╭─ Raw data
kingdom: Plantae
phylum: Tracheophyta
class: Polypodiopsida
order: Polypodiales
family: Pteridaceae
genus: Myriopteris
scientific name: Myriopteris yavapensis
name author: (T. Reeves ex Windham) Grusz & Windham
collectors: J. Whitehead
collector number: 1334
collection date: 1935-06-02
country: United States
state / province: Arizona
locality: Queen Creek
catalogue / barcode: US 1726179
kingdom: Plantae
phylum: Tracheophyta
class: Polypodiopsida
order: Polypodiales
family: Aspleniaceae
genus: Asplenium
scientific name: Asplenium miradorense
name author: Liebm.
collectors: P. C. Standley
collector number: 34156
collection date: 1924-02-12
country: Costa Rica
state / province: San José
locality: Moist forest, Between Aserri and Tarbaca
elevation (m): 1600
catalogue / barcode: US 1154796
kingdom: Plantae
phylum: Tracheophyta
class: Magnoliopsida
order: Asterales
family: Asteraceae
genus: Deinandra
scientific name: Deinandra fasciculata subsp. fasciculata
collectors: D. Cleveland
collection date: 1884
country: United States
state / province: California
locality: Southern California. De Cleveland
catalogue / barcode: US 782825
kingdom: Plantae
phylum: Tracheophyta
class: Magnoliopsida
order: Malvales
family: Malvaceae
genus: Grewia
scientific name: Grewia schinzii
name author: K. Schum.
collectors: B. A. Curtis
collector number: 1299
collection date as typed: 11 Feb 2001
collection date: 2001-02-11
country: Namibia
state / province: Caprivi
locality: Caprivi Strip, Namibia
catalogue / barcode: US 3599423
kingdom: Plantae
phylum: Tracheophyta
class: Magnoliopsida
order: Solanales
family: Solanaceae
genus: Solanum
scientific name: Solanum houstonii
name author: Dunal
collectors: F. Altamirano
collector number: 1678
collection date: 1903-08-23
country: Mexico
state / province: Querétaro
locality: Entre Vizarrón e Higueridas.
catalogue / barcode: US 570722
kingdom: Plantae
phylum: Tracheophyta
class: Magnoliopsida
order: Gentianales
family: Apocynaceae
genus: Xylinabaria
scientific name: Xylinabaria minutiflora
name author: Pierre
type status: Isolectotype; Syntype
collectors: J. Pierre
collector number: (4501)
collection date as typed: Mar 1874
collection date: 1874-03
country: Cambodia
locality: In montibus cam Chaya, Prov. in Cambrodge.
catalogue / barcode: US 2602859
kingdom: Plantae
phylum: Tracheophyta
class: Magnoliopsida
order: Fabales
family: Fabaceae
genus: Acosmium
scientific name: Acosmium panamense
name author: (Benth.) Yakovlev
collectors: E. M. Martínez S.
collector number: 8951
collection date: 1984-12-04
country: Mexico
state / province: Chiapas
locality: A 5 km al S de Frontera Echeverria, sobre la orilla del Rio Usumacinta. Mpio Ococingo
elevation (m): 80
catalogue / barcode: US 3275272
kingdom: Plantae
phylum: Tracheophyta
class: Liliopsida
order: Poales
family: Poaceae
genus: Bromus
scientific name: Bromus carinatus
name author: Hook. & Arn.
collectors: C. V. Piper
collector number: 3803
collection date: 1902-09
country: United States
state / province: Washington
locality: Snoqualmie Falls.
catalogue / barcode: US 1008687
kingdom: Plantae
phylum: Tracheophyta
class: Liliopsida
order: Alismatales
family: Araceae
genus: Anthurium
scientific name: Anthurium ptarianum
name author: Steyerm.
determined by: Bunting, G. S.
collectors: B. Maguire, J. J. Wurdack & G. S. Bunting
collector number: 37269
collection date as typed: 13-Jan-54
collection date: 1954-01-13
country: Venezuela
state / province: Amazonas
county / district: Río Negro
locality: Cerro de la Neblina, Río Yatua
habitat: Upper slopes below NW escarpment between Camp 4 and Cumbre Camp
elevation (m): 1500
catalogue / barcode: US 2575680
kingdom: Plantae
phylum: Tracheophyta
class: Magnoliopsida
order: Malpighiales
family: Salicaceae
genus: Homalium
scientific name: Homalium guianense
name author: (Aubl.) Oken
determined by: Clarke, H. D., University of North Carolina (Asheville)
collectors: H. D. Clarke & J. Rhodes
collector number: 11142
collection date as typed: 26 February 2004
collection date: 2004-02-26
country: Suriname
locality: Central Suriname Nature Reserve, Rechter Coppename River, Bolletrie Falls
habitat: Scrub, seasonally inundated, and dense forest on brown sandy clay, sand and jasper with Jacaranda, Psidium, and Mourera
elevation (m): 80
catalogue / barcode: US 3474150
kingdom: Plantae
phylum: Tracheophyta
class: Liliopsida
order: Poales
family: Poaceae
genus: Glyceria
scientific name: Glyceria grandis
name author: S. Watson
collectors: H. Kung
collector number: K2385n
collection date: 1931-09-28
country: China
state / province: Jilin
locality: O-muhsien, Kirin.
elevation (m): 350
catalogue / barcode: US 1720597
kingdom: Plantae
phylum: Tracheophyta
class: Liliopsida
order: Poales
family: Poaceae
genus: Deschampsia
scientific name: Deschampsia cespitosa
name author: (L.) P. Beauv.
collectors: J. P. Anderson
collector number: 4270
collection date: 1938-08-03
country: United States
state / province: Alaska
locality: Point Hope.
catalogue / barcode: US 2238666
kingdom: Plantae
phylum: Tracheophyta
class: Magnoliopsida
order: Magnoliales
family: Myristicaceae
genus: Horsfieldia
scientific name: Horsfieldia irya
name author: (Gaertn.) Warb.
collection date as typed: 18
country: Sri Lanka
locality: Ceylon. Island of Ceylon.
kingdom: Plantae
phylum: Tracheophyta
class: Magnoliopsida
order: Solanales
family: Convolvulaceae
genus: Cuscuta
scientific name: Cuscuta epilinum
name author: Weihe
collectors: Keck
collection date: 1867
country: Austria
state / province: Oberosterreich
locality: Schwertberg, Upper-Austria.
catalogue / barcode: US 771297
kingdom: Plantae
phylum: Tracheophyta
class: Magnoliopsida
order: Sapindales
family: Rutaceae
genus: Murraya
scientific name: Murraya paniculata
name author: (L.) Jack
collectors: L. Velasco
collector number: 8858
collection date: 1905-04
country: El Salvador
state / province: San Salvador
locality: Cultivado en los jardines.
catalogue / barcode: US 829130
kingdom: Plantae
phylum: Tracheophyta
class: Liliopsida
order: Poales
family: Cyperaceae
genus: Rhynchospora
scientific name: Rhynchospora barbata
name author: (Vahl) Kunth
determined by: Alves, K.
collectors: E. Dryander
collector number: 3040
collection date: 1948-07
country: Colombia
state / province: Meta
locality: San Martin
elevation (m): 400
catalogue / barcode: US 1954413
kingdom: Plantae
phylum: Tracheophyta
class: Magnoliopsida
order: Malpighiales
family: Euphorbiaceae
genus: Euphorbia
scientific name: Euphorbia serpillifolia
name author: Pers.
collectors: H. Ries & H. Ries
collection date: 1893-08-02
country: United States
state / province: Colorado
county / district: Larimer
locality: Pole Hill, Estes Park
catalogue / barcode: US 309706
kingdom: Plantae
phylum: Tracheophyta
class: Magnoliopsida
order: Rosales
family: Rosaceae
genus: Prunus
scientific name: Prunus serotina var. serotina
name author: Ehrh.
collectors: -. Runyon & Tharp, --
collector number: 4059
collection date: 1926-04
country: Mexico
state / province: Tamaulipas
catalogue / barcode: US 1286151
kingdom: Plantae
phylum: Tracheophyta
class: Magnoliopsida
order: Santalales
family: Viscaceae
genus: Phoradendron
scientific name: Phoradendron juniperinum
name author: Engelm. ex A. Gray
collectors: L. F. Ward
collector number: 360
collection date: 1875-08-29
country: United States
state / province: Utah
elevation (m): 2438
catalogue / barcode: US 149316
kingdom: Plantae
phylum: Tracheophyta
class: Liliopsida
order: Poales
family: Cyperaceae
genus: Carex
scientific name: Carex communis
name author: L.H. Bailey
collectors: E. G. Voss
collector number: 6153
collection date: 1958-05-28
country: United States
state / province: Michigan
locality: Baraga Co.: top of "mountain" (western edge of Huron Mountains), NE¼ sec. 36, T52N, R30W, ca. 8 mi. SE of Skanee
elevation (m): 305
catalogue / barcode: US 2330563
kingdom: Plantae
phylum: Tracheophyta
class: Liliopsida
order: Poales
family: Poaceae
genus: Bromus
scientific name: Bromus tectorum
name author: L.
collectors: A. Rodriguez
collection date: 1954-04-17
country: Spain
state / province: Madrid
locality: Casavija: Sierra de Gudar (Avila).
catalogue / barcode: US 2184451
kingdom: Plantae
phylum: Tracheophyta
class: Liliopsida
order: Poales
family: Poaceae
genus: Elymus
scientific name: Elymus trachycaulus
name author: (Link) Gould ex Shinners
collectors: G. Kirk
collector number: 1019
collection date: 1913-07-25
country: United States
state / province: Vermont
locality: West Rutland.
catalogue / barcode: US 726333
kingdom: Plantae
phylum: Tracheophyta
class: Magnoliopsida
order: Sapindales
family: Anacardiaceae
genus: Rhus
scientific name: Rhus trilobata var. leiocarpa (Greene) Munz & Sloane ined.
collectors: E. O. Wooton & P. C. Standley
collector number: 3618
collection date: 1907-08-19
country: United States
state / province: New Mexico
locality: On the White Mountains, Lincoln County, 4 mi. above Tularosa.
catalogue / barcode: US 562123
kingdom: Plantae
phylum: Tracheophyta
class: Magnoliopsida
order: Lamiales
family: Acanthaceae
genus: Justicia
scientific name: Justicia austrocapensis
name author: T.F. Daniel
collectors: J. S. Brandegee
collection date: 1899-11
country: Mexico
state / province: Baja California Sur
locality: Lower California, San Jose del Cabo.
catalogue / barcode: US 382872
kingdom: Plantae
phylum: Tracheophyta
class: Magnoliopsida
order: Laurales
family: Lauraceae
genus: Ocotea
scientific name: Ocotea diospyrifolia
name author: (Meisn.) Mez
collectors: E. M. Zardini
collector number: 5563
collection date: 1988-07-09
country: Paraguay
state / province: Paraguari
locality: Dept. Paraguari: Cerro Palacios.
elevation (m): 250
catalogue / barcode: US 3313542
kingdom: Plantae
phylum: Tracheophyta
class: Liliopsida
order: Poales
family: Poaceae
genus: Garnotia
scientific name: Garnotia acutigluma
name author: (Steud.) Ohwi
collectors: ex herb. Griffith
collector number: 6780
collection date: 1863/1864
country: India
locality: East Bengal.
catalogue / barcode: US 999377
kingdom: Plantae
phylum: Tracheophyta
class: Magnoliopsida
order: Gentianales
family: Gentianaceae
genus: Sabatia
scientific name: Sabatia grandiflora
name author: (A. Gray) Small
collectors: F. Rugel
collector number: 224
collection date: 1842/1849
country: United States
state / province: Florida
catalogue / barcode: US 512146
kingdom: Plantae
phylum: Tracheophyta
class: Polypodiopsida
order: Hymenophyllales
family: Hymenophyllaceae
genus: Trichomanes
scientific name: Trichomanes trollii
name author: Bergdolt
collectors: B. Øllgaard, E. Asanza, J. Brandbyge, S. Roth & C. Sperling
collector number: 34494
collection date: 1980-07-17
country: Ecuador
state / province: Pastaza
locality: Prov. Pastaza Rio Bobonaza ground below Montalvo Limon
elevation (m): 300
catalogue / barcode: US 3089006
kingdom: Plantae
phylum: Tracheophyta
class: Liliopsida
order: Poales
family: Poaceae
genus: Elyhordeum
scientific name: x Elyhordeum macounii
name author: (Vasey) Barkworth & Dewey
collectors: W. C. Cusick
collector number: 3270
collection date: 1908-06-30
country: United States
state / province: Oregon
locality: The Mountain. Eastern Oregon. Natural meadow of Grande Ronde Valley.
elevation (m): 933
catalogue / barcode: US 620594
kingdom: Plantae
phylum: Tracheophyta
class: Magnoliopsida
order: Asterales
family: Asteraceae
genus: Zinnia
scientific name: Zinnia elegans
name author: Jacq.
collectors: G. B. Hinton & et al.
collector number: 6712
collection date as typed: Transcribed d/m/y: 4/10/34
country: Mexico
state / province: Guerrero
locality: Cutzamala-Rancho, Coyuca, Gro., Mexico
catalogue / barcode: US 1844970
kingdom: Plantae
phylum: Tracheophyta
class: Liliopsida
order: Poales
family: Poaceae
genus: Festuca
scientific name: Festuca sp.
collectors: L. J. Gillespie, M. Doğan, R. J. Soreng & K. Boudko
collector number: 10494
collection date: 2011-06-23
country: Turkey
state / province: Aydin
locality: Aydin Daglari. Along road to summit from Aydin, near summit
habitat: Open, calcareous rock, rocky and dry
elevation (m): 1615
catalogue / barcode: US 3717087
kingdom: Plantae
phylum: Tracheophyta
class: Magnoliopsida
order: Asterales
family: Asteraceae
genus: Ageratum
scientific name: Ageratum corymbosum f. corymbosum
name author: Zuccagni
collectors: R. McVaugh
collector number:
╰─
**Task brief:** Reproduce the lines above word for word, from the very first one through the line containing "country: Costa Rica", both ends included.

**Correct answer:**
kingdom: Plantae
phylum: Tracheophyta
class: Polypodiopsida
order: Polypodiales
family: Pteridaceae
genus: Myriopteris
scientific name: Myriopteris yavapensis
name author: (T. Reeves ex Windham) Grusz & Windham
collectors: J. Whitehead
collector number: 1334
collection date: 1935-06-02
country: United States
state / province: Arizona
locality: Queen Creek
catalogue / barcode: US 1726179
kingdom: Plantae
phylum: Tracheophyta
class: Polypodiopsida
order: Polypodiales
family: Aspleniaceae
genus: Asplenium
scientific name: Asplenium miradorense
name author: Liebm.
collectors: P. C. Standley
collector number: 34156
collection date: 1924-02-12
country: Costa Rica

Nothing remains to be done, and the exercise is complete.